__Assignment__
Among the records below, which lines contain the string "subtitle"? Report them.

(Rendered page images)

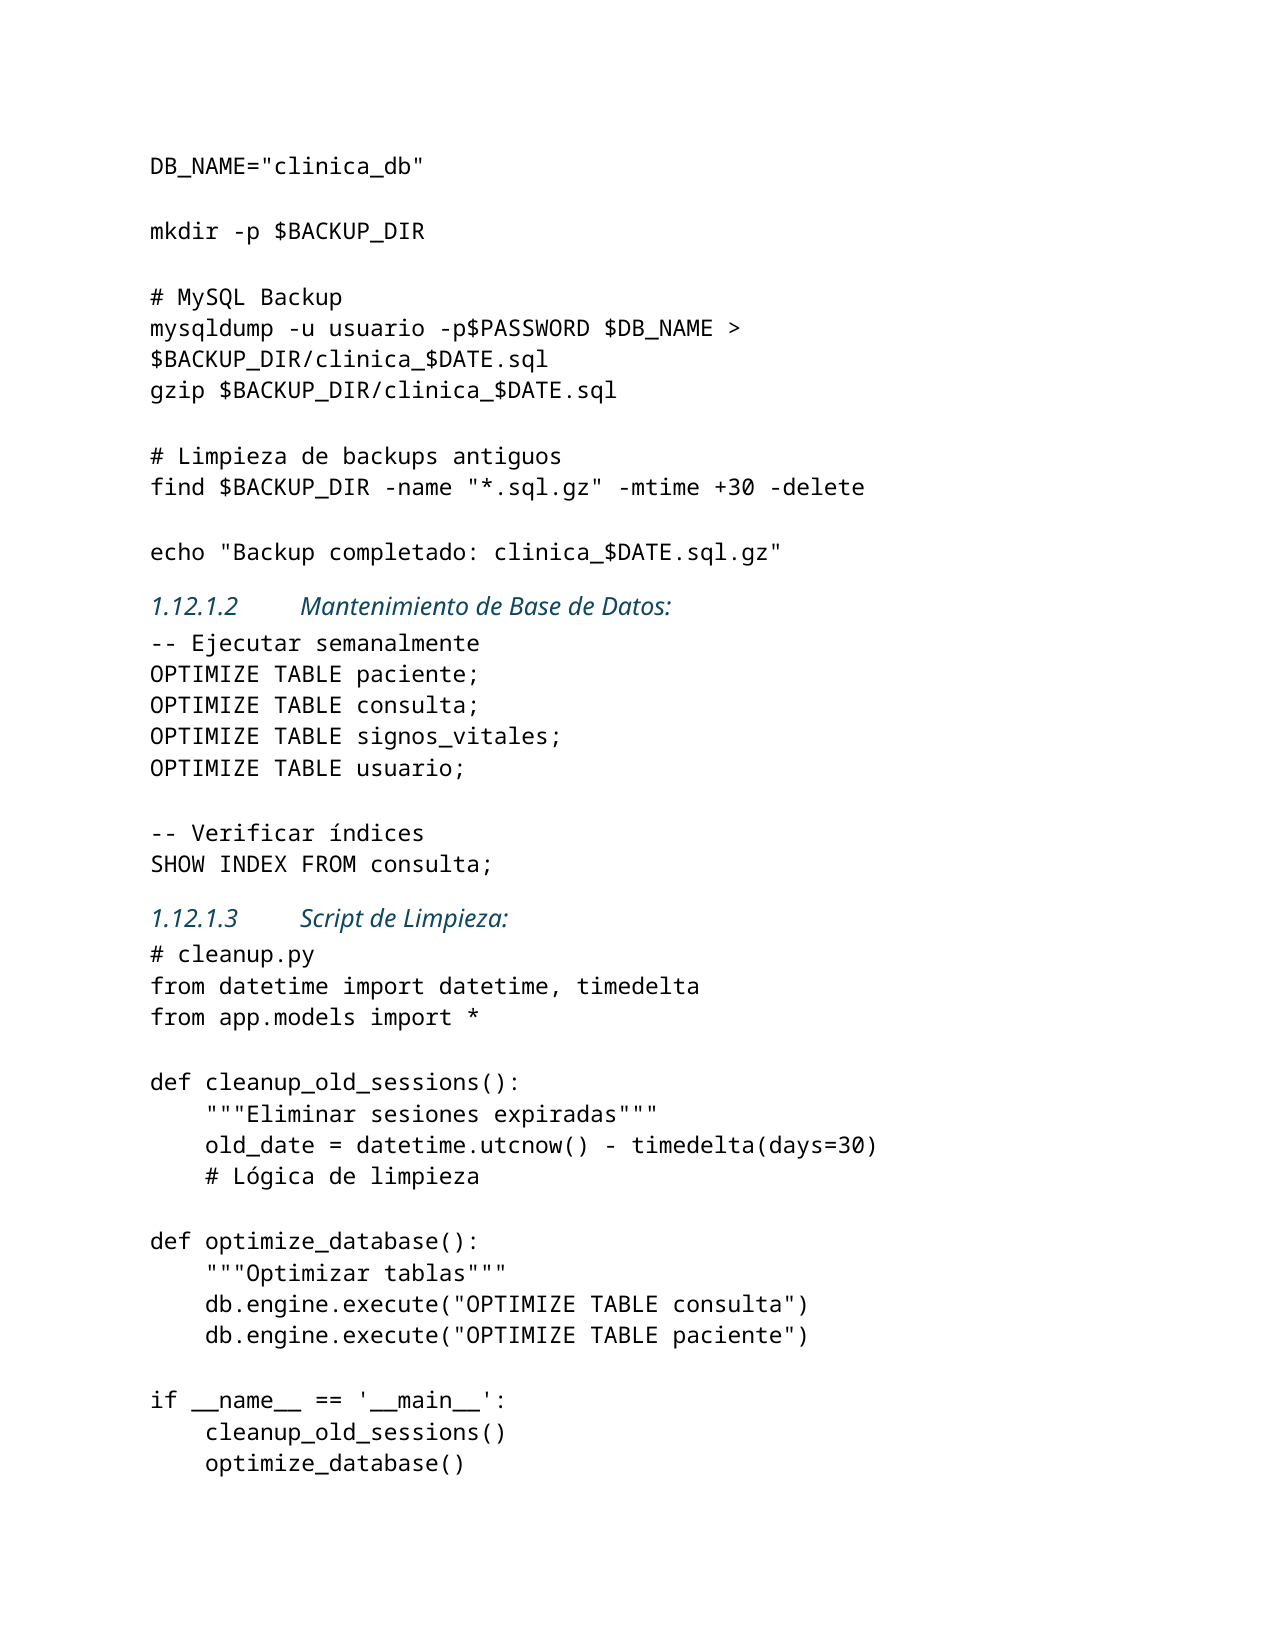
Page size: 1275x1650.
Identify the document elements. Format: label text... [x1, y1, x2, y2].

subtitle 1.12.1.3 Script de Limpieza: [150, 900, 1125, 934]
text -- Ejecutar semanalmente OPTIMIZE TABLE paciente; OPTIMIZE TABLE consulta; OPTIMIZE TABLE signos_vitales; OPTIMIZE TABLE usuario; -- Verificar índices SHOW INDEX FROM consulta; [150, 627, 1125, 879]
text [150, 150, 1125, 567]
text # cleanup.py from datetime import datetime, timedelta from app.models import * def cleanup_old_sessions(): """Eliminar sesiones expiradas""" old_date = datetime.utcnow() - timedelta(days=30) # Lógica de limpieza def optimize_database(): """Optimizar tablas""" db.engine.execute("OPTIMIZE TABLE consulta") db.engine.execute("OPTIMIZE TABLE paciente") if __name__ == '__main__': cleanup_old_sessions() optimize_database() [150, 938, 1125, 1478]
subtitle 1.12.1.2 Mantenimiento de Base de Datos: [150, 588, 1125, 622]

__Final answer__
subtitle 1.12.1.3 Script de Limpieza: [150, 900, 1125, 934]
subtitle 1.12.1.2 Mantenimiento de Base de Datos: [150, 588, 1125, 622]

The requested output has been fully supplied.